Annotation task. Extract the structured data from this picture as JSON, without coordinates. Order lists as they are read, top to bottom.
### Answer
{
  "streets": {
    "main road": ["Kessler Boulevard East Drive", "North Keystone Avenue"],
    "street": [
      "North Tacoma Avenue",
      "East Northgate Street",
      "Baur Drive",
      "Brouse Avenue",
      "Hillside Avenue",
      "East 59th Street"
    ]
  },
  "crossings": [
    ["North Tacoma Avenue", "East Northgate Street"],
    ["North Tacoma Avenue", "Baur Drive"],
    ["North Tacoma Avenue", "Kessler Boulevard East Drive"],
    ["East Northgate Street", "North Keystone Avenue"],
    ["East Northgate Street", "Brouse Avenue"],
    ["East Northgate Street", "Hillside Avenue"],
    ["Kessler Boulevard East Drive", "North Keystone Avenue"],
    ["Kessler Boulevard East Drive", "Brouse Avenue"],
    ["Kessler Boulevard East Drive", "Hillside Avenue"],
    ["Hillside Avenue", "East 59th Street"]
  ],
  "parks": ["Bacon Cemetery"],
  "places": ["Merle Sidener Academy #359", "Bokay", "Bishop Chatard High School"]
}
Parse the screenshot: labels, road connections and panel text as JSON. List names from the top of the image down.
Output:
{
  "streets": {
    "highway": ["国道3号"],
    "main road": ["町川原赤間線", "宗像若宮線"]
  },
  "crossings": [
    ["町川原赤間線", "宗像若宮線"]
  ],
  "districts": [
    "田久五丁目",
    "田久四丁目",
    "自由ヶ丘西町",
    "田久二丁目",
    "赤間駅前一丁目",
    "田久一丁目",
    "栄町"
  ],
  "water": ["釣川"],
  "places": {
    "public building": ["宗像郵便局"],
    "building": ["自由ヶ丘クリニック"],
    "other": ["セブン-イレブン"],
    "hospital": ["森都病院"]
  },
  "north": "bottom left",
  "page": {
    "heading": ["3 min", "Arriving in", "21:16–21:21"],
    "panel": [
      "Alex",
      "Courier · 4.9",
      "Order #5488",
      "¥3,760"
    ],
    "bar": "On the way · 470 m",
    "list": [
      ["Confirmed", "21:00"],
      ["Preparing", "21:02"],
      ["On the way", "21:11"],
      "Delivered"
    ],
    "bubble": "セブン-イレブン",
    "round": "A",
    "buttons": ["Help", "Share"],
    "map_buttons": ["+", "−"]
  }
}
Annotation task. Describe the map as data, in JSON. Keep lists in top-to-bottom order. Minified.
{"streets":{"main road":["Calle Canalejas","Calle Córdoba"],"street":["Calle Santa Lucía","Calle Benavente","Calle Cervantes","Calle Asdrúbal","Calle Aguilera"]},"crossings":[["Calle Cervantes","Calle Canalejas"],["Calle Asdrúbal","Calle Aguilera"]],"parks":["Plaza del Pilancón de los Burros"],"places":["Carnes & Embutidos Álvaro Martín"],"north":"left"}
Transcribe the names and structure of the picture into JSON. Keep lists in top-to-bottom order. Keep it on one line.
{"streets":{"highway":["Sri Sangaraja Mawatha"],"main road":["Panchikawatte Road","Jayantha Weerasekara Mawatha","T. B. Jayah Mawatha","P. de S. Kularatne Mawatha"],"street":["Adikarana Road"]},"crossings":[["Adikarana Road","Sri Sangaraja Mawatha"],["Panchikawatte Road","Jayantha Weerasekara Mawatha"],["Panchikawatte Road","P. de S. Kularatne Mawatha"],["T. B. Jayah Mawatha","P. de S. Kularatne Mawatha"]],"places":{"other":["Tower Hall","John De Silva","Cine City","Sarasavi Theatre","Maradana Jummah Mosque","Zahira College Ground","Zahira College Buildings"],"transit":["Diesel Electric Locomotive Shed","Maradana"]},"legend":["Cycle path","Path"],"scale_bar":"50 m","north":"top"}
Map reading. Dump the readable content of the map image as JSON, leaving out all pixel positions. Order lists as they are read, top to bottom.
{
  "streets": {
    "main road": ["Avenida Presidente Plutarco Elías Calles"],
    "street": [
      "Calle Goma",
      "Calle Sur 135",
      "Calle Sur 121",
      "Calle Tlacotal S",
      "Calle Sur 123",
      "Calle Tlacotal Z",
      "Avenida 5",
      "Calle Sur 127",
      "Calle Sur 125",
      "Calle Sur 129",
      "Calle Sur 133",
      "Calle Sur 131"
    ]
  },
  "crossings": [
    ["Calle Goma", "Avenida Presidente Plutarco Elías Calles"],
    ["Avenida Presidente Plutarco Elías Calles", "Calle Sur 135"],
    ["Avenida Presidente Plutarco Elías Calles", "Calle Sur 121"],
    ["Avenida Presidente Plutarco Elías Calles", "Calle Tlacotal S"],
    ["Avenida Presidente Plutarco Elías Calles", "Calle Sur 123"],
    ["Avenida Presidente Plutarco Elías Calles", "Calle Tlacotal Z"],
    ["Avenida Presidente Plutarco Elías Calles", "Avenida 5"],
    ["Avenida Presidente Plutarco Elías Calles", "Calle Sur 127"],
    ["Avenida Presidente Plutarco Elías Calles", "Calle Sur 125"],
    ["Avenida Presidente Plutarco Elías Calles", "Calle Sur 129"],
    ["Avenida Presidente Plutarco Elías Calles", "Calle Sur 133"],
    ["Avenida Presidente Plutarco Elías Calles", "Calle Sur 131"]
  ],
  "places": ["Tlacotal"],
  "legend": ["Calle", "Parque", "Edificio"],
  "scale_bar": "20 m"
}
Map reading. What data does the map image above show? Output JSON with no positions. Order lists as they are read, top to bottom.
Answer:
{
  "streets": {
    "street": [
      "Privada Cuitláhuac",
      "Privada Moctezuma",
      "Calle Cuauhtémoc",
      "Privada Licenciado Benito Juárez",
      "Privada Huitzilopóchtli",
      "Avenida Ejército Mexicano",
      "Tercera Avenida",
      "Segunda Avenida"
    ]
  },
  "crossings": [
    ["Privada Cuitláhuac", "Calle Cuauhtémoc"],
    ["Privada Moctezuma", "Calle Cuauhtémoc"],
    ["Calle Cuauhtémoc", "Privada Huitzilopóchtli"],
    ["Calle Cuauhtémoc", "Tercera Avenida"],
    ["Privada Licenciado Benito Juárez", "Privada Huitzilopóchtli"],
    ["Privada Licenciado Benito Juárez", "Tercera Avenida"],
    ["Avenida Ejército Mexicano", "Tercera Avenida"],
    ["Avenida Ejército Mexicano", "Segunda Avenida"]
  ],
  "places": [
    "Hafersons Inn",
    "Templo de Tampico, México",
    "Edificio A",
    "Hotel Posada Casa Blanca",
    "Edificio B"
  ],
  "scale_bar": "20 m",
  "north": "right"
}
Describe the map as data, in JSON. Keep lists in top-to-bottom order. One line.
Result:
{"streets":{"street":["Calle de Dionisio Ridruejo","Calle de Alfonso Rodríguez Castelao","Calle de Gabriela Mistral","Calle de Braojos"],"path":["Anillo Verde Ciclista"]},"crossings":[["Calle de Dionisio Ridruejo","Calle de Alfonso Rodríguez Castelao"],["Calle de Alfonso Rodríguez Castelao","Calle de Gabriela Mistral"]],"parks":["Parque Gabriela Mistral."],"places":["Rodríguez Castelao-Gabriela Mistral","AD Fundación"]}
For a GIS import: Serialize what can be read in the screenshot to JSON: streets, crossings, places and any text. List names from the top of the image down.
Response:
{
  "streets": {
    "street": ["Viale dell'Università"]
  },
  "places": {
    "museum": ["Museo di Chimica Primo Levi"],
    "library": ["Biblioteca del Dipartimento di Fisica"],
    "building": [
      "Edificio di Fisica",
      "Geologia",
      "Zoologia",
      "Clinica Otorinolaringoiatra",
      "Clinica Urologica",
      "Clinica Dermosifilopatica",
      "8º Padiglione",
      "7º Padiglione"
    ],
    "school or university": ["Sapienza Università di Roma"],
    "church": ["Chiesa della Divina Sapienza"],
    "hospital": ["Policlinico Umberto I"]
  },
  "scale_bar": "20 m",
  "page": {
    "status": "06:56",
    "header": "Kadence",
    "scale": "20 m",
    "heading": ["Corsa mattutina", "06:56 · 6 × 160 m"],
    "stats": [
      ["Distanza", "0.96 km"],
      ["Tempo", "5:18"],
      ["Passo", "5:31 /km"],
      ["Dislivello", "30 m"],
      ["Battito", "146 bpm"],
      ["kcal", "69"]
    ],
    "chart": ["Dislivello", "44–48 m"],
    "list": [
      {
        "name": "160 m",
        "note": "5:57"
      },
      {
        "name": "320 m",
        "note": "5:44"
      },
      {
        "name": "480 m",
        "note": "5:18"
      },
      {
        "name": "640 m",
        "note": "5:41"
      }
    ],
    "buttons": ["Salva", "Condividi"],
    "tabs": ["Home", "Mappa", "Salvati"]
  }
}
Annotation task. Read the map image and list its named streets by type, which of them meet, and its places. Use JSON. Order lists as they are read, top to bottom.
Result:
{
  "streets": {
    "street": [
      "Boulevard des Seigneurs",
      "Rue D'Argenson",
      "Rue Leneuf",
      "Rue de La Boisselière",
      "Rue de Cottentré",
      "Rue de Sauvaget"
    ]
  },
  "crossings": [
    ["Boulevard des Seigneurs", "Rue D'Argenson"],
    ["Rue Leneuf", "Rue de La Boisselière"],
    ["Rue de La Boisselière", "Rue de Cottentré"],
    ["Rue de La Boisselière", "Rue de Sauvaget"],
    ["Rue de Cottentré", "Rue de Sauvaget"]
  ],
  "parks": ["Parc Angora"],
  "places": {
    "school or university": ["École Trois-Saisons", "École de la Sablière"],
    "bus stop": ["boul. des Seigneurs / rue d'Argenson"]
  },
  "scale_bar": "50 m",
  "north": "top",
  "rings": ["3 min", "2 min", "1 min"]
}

▸ What is expected
Across the data, how many lines contain the string "町川原赤間線"? Only the number is wanted.

▸ Answer below
2